La pittura corporea è stata una delle prime forme di espressione artistica dell’umanità.
All’alba dei mondo, i nostri antenati scoprono le terre colorate, il carbone di legna, il gesso, il succo delle bacche, il sangue degli animali e altre fonti di tintura e li utilizzano come un alfabeto del corpo: per impressionare il nemico in battaglia, camuffare il cacciatore, definire una posizione rituale o semplicemente sedurre.
Grazie alle decorazioni corporee, l’individuo cambia identità, si trasfigura, si sublima.
Ogni colore ha un significato.
Il bianco è generalmente associato al lutto o alla purificazione.
Il rosso, colore del sangue, è simbolo di energia vitale e fecondità.
Il nero, che evoca la notte ed il caos primordiale, simbolizza il mondo materiale.
Il carattere labile della pittura permette una continua trasformazione ed apre le porte alla fantasia.

CONSEGNE:
1. Riscrivi il brano sulla pittura corporea tra "All’alba dei mondo, i" e "o semplicemente sedurre.", estremi compresi, mettendo "progenitori" al posto di "antenati".
2. Elenca le fonti di tintura che il brano sulla pittura corporea nomina esplicitamente.
3. Scrivi il seguito del brano sulla pittura corporea, a partire dalla sua ultima frase.

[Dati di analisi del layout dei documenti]
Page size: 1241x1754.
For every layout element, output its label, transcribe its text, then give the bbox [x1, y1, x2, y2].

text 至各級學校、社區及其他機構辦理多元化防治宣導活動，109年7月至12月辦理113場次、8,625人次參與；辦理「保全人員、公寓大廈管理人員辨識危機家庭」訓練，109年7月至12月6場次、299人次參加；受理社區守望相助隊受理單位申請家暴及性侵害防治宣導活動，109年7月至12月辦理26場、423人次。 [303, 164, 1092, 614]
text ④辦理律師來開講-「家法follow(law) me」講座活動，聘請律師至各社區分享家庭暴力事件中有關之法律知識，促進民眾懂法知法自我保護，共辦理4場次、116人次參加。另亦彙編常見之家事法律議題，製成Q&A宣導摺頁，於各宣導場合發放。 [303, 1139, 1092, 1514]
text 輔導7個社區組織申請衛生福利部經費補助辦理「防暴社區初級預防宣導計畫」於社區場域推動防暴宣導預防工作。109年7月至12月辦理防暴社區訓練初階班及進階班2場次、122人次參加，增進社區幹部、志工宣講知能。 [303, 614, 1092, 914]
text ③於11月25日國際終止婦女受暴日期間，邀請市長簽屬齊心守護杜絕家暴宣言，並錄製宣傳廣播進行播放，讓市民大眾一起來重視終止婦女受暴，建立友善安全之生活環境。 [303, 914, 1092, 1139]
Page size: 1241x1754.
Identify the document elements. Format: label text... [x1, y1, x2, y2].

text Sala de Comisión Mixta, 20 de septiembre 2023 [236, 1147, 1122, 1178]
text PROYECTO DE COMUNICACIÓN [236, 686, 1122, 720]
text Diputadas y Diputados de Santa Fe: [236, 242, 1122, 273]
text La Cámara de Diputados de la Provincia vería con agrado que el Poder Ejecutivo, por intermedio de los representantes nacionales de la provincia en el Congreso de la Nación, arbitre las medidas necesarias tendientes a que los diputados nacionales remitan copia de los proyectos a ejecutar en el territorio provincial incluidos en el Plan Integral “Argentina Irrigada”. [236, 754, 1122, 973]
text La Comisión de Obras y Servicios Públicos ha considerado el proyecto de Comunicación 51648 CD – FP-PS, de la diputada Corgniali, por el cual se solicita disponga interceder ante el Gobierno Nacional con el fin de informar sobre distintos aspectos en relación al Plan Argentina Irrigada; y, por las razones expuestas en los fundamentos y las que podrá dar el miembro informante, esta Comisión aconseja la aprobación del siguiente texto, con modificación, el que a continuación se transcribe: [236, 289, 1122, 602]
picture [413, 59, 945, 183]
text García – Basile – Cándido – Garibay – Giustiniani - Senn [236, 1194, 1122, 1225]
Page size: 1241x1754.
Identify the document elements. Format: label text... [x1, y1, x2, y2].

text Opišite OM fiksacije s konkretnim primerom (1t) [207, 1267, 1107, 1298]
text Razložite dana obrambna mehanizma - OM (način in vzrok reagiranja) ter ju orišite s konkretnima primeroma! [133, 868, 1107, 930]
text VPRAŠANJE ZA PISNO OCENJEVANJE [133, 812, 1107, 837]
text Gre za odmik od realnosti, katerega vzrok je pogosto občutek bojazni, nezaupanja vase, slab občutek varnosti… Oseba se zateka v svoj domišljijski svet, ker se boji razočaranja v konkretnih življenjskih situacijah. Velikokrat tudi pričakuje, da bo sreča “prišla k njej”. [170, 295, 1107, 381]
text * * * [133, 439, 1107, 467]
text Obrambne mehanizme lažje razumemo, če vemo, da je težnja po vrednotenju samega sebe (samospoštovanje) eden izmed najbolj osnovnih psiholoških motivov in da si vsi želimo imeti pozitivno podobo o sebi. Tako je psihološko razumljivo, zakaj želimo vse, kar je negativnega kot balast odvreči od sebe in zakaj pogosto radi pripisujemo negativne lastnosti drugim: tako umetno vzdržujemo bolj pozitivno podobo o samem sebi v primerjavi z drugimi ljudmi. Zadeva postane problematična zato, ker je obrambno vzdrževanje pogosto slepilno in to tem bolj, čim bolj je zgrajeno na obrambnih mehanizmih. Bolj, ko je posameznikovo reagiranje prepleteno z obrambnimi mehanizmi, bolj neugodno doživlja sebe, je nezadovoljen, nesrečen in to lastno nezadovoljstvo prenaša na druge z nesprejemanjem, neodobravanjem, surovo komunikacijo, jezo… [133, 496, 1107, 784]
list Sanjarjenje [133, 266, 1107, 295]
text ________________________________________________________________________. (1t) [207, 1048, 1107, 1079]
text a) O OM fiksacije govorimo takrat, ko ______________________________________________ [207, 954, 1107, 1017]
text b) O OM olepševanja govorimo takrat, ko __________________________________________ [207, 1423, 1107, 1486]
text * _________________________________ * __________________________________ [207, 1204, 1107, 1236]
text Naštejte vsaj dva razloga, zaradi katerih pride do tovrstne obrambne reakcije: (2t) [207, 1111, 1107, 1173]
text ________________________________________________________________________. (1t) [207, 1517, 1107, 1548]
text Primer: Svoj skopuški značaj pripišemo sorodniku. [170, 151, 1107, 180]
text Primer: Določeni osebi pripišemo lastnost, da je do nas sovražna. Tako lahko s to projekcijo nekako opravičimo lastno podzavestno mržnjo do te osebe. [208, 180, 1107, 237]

RISPOSTE ALLE CONSEGNE:
1.
All’alba dei mondo, i nostri progenitori scoprono le terre colorate, il carbone di legna, il gesso, il succo delle bacche, il sangue degli animali e altre fonti di tintura e li utilizzano come un alfabeto del corpo: per impressionare il nemico in battaglia, camuffare il cacciatore, definire una posizione rituale o semplicemente sedurre.

2. terre colorate, carbone di legna, gesso, succo delle bacche, sangue degli animali

3.
Se nel mondo occidentale le mode contemporanee ne affievoliscono il significato, desacralizzandolo, in Africa molti gruppi etnici conservano con tenacia ed ostinazione le loro tradizioni, sfidando l’appiattimento della globalizzazione.
L’uso della pittura corporea durante le cerimonie è largamente diffuso, spesso in sostituzione delle maschere lignee.
Una delle più note è la danza del “Faux Lion” o falso leone (simb in lingua wolof).
Si tratta di una manifestazione popolare, organizzata in molte regioni del Senegal in occasione delle festività più importanti.
In origine si trattava di un rito di possessione, che risale all’epoca in cui il paese era ricoperto da fitte foreste.
Il cacciatore sopravvissuto all’attacco del leone veniva posseduto dal suo spirito, ruggiva, mangiava solo più carne cruda ed il suo corpo si ricopriva di pelo.
Doveva perciò essere guarito da un esorcista.
Ancora oggi nei villaggi o nei quartieri popolari delle città, il ruggito del leone terrorizza e riempie di frenesia tutta la popolazione.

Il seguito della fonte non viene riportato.